* _Problem description_: An exact transcription is needed, starting at the line containing "що ви прочитаєте" and running through the last line of the records, with every picture left out.

Start of Recorded data

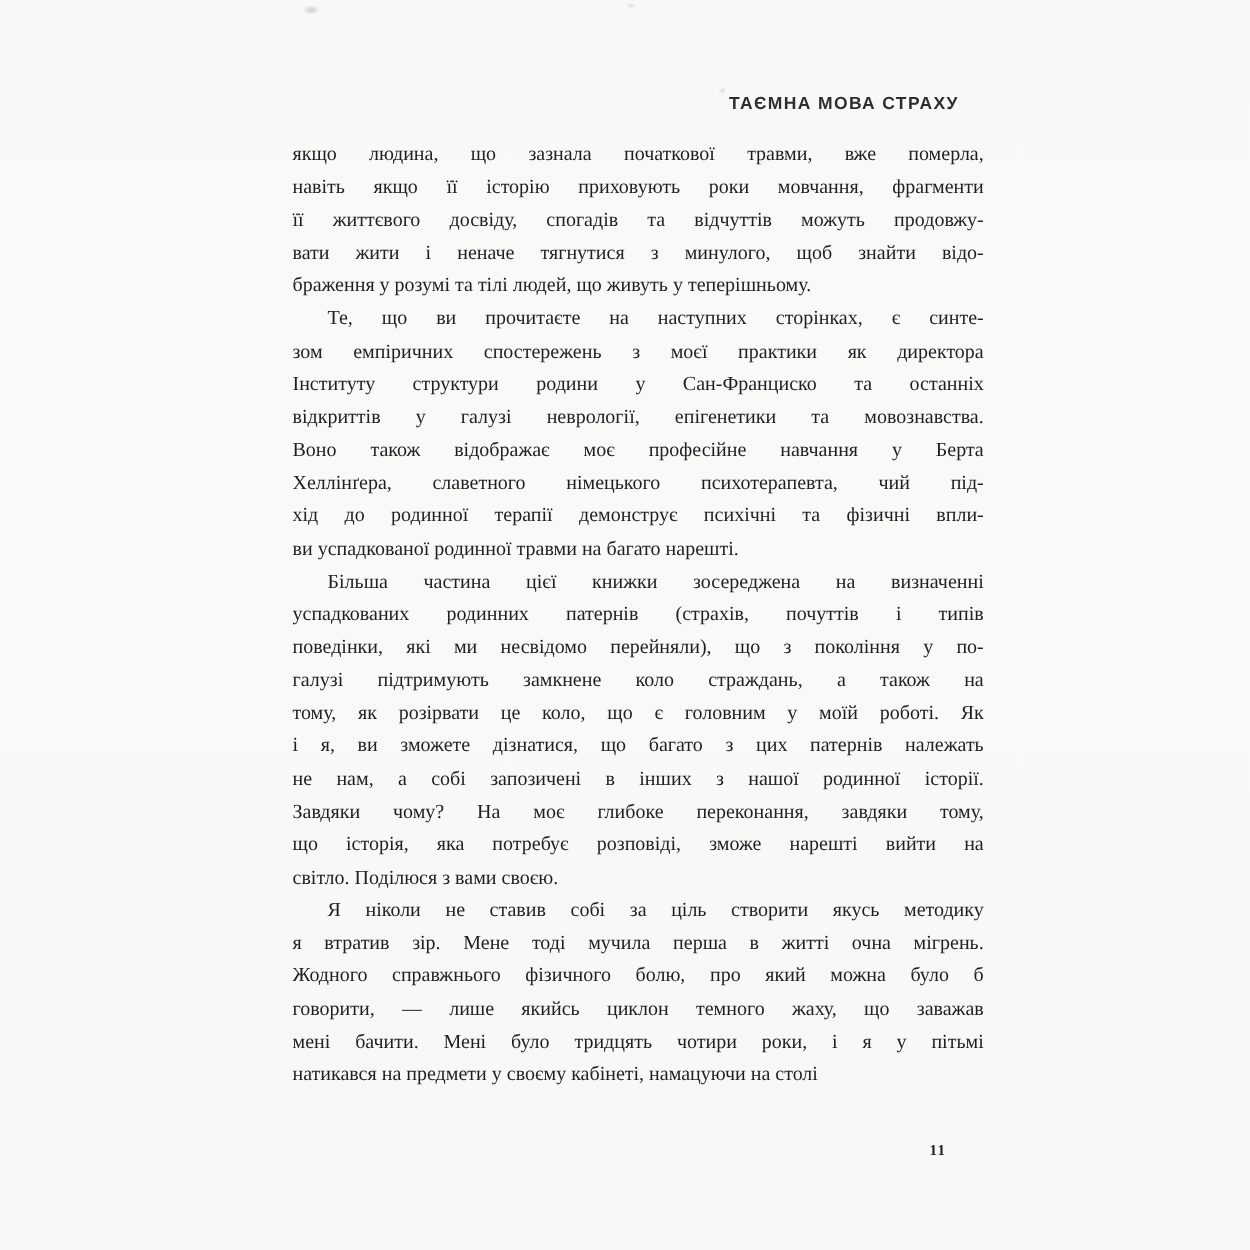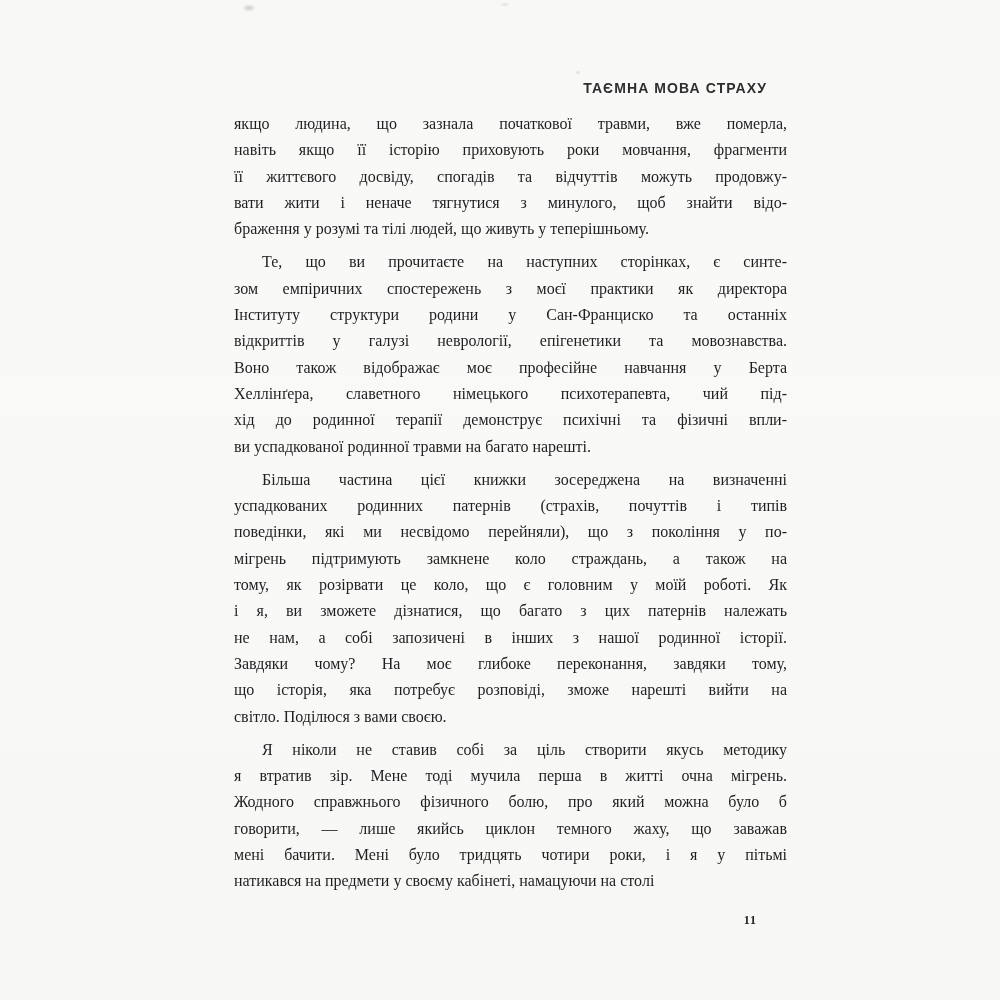"ТАЄМНА МОВА СТРАХУ" .running-header { margin-top: 6px -> none }
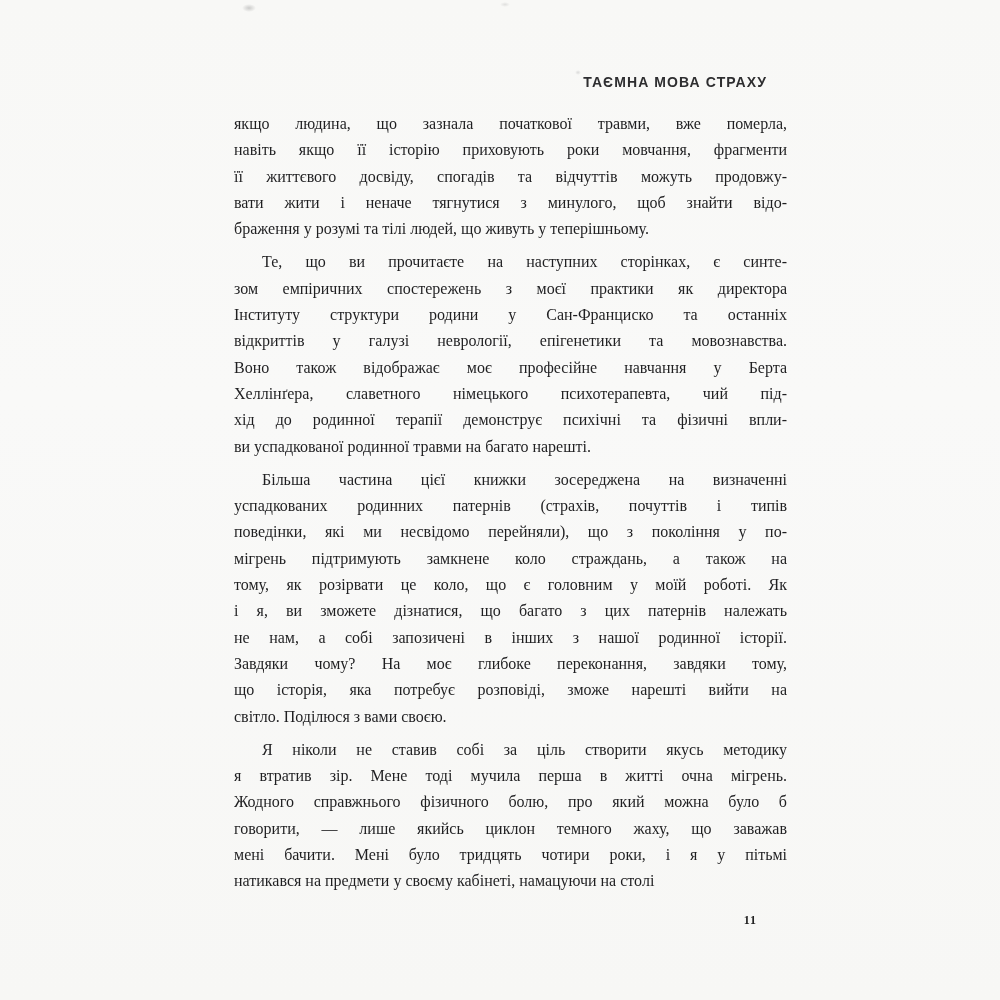"Те, що ви прочитаєте на" .text-line.indent { margin-top: 7px -> none }
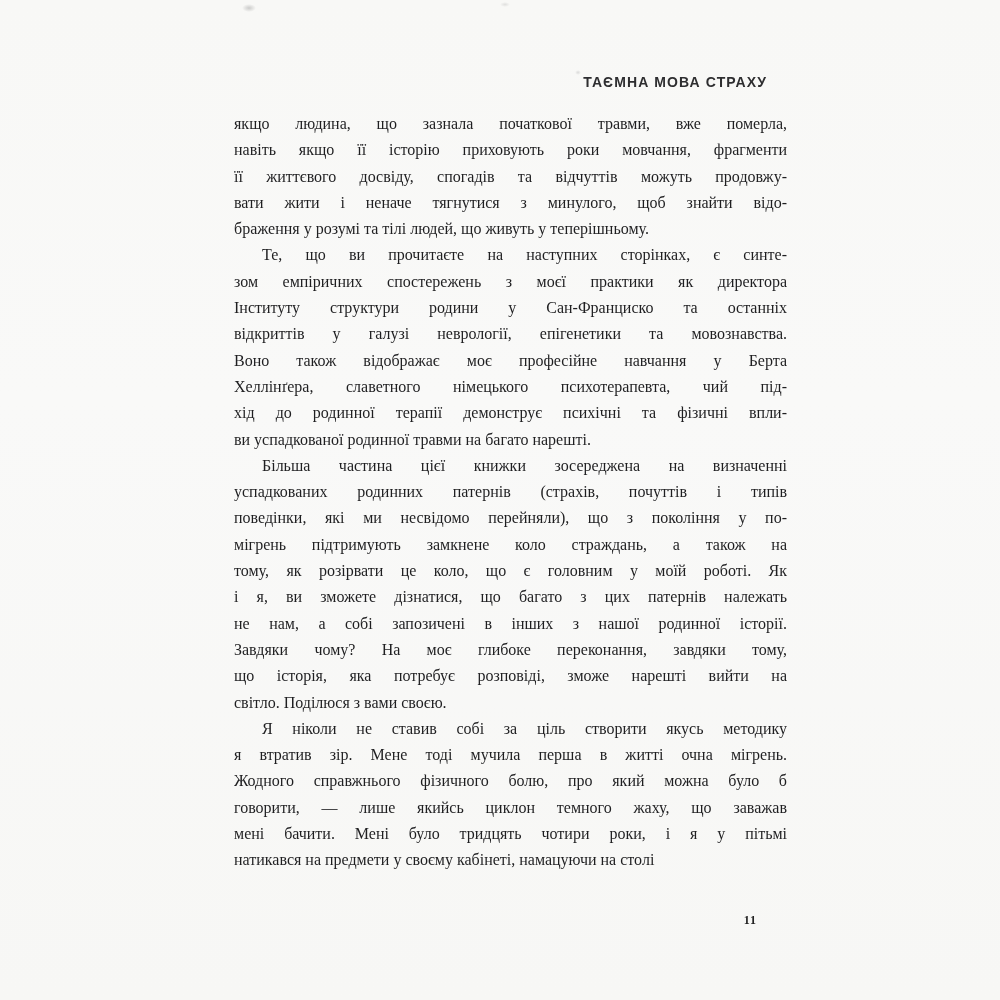"мігрень підтримують замкнене коло" div.text-line { text: мігрень -> галузі }
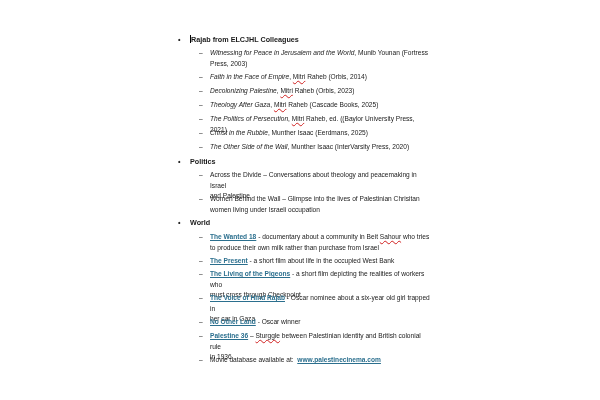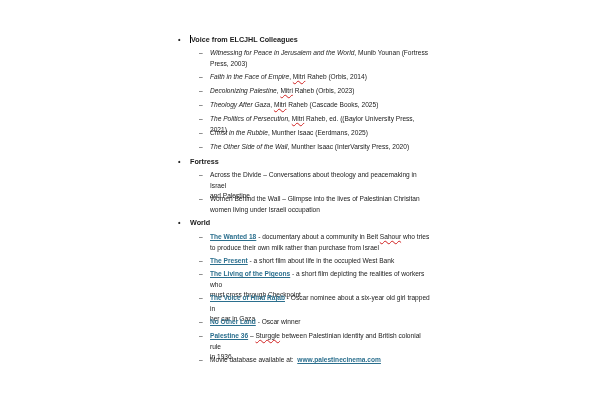"Voice from ELCJHL Colleagues" span { text: Voice -> Rajab }
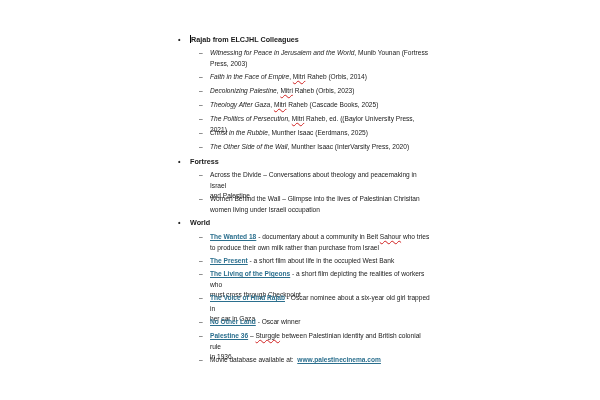"Fortress" span.lbl { text: Fortress -> Politics }
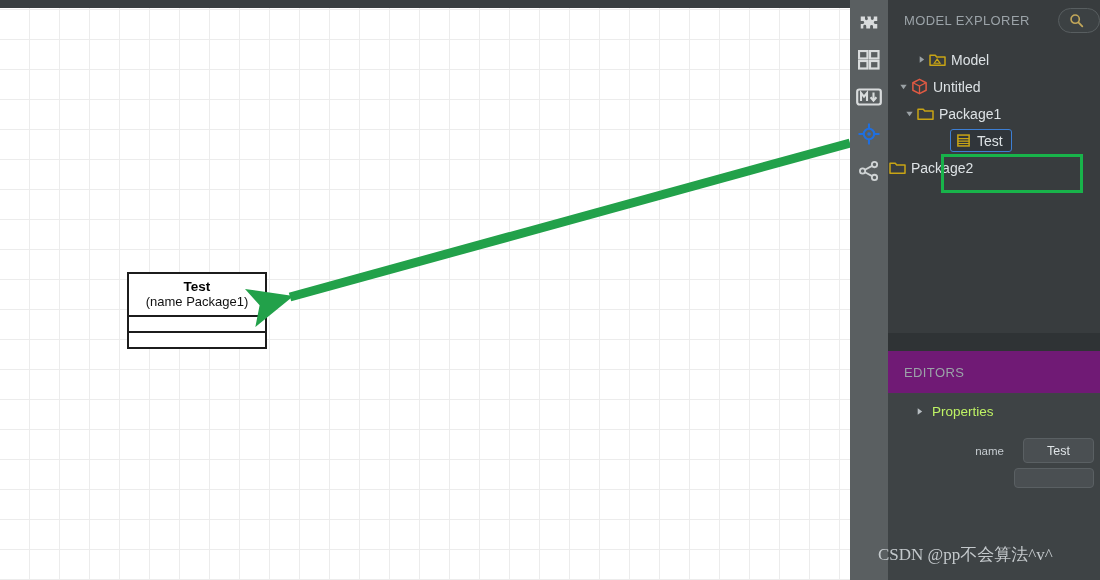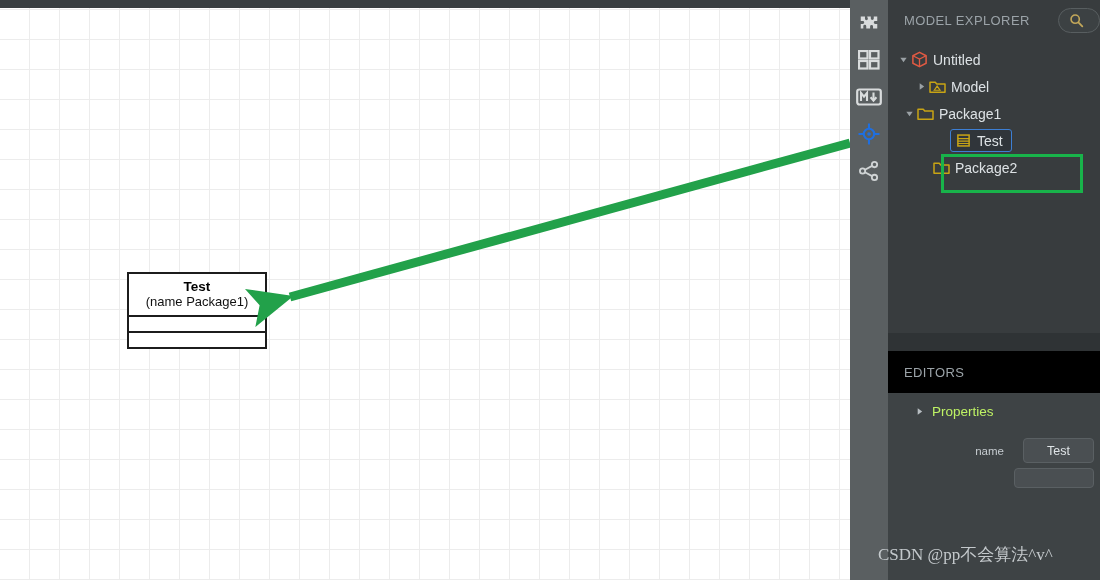"Untitled" div.tree-row { order: before "Model" -> after "Model" }
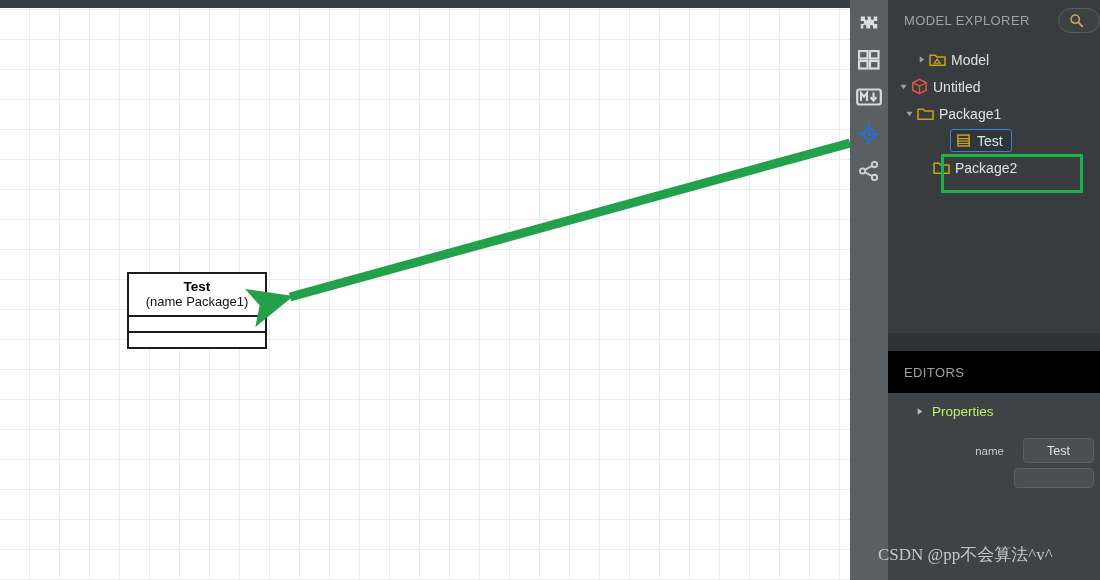"Package2" .row-package2 { padding-left: 44px -> none }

End of Recorded data

* _The completed task_:
"Те, що ви прочитаєте на" .text-line.indent { margin-top: 7px -> none }
"мігрень підтримують замкнене коло" div.text-line { text: мігрень -> галузі }
"Voice from ELCJHL Colleagues" span { text: Voice -> Rajab }
"Fortress" span.lbl { text: Fortress -> Politics }
"Untitled" div.tree-row { order: before "Model" -> after "Model" }
"Package2" .row-package2 { padding-left: 44px -> none }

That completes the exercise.